Sharing the same Blackwell architecture, 5nm process node, and 21.9 billion transistors, these two cards are built from identical silicon. A 145W TDP and PCIe 5.0 interface are likewise shared — the former setting the same thermal and power supply requirements for both, while PCIe 5.0 ensures forward compatibility with modern platforms without bottlenecking either card's bandwidth.

The one genuine differentiator in this group is physical size. The Asus Dual RTX 5060 measures 228mm in length, while the Gigabyte Eagle OC comes in notably more compact at 208mm — a 20mm difference that is practically meaningful. In smaller mid-tower or micro-ATX builds where GPU clearance is tight, that gap can be the deciding factor between a card fitting cleanly or not fitting at all. The Asus is also marginally taller at 123mm versus 120mm, though that 3mm difference is unlikely to matter in most cases.
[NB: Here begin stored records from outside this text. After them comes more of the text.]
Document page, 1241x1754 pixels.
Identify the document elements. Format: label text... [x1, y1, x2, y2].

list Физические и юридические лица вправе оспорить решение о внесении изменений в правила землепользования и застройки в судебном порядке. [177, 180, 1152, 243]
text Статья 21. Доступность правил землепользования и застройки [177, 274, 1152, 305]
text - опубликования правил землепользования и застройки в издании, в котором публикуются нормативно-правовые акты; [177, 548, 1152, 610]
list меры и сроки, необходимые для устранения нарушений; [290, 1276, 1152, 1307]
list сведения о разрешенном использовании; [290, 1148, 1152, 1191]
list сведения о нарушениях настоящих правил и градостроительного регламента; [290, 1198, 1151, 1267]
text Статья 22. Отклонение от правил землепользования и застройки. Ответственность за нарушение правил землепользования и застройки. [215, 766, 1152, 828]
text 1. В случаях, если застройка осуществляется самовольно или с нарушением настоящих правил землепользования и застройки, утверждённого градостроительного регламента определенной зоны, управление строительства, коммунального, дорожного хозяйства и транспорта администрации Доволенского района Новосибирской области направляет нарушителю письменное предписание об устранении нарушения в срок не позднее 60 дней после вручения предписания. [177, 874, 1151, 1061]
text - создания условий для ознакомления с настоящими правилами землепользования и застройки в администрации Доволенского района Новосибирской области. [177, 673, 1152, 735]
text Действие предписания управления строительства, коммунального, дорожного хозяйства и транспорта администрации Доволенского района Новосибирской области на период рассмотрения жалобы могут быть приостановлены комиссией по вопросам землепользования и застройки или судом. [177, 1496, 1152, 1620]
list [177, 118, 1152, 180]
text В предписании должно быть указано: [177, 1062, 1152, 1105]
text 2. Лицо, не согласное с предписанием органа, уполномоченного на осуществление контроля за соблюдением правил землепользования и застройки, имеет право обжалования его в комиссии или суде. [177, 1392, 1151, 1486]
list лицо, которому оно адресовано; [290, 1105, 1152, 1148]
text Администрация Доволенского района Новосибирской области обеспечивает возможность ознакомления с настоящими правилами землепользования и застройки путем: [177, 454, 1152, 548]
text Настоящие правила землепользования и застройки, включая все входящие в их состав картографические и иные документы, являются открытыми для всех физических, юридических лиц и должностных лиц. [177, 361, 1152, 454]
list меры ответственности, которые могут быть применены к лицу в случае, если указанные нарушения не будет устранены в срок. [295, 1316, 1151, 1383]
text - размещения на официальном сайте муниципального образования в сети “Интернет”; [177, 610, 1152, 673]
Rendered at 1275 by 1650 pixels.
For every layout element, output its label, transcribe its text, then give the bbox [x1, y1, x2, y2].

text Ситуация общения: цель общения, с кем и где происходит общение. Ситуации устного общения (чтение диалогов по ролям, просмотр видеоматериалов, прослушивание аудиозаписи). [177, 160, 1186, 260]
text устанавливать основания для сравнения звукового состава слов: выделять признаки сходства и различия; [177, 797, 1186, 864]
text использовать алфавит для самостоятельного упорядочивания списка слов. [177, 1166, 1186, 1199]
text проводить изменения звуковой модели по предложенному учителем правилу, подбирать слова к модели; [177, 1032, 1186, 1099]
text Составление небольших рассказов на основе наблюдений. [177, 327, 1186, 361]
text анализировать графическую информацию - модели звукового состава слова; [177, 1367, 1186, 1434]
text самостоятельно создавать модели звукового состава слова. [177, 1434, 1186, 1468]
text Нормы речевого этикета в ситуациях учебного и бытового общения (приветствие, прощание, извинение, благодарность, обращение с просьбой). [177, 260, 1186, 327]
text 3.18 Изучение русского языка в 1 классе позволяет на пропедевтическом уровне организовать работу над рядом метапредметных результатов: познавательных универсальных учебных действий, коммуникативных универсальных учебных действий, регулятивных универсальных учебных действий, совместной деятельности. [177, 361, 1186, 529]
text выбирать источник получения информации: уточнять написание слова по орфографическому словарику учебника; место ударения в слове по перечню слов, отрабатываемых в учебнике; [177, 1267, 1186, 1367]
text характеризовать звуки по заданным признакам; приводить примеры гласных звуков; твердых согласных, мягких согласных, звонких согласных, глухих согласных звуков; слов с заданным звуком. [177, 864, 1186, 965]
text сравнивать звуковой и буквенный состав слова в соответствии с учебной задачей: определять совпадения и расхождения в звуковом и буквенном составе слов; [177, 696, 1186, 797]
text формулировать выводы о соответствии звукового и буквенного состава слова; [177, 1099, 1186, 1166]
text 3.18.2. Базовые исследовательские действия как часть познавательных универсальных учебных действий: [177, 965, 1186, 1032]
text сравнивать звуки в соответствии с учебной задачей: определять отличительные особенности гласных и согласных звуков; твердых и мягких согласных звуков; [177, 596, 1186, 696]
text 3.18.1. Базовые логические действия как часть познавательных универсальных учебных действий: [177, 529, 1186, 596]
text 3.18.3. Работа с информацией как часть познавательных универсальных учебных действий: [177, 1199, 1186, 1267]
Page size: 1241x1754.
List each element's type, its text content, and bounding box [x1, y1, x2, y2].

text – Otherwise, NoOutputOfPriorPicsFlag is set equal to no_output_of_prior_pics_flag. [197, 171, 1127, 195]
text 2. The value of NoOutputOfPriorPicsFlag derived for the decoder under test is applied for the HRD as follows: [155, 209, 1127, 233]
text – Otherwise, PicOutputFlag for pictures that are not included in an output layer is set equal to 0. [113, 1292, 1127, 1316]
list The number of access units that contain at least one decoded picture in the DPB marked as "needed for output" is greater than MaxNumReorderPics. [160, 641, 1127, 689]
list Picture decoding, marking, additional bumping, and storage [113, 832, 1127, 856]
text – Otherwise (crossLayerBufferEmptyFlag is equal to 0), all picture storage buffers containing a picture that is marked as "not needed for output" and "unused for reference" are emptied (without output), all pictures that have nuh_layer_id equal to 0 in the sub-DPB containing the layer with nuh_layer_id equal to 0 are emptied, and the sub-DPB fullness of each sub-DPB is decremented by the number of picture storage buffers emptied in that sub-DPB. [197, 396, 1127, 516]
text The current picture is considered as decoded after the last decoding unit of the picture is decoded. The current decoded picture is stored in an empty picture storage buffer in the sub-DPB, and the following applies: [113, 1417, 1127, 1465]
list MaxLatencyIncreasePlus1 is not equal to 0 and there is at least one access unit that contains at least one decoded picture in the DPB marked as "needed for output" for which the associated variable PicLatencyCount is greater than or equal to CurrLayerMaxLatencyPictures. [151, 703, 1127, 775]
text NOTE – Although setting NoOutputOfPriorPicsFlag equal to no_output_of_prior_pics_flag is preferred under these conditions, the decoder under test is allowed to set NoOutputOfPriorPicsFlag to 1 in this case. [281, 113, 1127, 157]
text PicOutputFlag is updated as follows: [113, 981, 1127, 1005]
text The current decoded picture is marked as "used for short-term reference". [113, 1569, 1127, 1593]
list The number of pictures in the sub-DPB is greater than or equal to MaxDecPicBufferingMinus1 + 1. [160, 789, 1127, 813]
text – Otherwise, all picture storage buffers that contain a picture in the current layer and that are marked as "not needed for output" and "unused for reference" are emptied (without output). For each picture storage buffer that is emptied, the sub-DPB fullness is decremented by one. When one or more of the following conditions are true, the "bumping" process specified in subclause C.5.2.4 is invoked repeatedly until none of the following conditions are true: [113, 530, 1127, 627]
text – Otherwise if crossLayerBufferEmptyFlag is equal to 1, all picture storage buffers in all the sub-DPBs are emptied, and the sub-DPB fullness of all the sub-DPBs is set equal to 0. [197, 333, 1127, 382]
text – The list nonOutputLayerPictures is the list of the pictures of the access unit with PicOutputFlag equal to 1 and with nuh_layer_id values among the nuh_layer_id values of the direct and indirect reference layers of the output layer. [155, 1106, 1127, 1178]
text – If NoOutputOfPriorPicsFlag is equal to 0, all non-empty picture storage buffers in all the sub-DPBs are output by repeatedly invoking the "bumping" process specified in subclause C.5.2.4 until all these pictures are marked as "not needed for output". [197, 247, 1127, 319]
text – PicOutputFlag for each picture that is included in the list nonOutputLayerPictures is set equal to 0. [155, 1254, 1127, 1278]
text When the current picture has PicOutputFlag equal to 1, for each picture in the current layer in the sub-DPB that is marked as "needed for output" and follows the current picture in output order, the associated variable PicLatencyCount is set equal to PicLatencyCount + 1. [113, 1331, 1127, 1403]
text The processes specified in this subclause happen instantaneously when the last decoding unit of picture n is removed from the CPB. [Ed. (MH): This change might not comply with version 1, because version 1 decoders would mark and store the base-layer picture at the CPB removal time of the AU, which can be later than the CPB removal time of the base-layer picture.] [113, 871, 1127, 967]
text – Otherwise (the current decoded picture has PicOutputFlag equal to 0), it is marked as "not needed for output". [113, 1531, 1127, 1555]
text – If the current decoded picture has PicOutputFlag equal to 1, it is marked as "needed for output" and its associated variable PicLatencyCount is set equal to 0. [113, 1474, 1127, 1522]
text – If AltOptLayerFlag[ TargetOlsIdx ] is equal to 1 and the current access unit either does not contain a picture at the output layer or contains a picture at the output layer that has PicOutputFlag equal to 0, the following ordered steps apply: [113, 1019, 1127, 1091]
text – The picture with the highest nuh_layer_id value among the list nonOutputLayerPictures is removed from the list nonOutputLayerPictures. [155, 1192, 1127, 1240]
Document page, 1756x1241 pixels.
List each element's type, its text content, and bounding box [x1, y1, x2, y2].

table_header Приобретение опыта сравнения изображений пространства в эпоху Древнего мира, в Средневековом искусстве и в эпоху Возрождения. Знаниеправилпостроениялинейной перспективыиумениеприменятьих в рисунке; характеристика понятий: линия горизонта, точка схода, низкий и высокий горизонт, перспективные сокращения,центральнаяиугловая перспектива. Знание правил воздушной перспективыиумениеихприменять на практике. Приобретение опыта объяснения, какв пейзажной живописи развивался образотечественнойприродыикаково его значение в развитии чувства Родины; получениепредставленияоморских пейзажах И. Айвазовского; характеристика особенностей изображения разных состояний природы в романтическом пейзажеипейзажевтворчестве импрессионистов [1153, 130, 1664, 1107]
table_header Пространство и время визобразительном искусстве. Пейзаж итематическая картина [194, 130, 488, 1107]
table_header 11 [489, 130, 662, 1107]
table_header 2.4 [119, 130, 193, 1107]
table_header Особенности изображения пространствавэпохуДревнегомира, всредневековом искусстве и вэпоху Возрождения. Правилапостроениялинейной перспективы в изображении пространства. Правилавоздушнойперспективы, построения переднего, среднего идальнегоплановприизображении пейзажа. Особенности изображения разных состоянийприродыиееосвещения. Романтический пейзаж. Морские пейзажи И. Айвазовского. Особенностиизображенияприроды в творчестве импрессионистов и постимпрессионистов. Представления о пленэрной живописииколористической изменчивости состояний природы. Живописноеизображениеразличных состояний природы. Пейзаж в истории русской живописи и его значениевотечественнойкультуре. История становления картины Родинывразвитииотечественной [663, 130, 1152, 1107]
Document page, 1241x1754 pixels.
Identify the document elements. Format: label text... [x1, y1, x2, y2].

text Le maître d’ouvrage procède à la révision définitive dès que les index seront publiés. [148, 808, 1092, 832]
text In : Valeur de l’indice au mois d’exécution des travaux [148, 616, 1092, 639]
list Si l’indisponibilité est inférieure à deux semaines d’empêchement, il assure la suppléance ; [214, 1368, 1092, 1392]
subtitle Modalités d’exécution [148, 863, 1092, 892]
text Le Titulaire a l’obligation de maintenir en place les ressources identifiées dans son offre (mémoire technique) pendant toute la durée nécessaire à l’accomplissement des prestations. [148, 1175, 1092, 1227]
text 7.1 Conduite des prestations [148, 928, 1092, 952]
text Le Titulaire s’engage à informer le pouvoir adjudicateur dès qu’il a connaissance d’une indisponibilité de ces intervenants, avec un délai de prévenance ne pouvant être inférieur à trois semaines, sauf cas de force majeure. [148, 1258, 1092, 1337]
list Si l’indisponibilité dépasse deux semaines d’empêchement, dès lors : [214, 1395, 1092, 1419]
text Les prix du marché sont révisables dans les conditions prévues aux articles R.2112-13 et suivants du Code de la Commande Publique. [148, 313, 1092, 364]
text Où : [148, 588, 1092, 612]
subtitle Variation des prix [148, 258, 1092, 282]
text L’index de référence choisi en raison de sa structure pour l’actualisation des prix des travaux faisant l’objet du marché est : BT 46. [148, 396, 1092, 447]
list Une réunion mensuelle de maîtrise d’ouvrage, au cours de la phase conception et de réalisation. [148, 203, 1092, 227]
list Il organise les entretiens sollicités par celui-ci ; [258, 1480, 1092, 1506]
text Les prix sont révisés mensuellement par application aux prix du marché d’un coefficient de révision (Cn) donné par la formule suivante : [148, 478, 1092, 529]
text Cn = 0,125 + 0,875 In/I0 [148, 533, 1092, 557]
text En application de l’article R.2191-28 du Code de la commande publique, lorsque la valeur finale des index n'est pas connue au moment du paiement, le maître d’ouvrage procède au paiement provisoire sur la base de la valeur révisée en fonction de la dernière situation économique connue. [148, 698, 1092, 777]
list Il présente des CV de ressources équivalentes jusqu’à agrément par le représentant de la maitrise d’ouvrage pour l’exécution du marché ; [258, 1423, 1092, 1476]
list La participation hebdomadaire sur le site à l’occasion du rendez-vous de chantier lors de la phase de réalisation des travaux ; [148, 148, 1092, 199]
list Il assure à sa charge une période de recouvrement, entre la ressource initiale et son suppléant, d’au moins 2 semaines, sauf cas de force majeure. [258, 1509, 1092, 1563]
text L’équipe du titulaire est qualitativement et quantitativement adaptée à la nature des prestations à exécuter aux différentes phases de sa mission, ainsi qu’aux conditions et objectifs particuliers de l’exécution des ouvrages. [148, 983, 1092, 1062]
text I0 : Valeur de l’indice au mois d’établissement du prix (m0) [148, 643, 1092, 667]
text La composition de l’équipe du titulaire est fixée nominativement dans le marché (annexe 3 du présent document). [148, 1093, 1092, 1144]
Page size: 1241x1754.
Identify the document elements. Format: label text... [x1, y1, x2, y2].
For users building in full-size cases, the size difference is inconsequential and this group is effectively a draw on all meaningful specs. However, in compact systems where physical clearance is a concern, the Gigabyte Eagle OC holds a clear advantage with its shorter footprint — making it the more versatile choice from a form-factor perspective.

Comparison Summary & Verdict

After examining every specification, it is clear that both cards are remarkably well-matched. They share the same 8 GB GDDR7 memory, identical port layouts, full DirectX 12 Ultimate and ray tracing support, and a 145W power envelope. Where they differ is in two meaningful areas: the Gigabyte GeForce RTX 5060 Eagle OC edges ahead with a higher GPU turbo clock of 2550 MHz, translating into a slightly superior floating-point throughput of 19.58 TFLOPS and a better texture rate of 306 GTexels/s. The Asus Dual GeForce RTX 5060, on the other hand, has a larger physical footprint at 228 mm wide and 123 mm tall, which may matter in compact builds. Gamers who want every last drop of out-of-the-box clock speed should lean toward the Gigabyte, while those with larger cases who value brand ecosystem or availability may find the Asus equally compelling.

Asus Dual GeForce RTX 5060
Buy Asus Dual GeForce RTX 5060 if...

Buy the Asus Dual GeForce RTX 5060 if your case has ample space and you prefer the Asus ecosystem, as it delivers nearly identical performance to the Gigabyte at the same power budget.

Gigabyte GeForce RTX 5060 Eagle OC
Buy Gigabyte GeForce RTX 5060 Eagle OC if...

Buy the Gigabyte GeForce RTX 5060 Eagle OC if you want the higher out-of-the-box boost clock of 2550 MHz and slightly better floating-point and texture performance, while also fitting more easily into compact cases thanks to its smaller 208 mm width.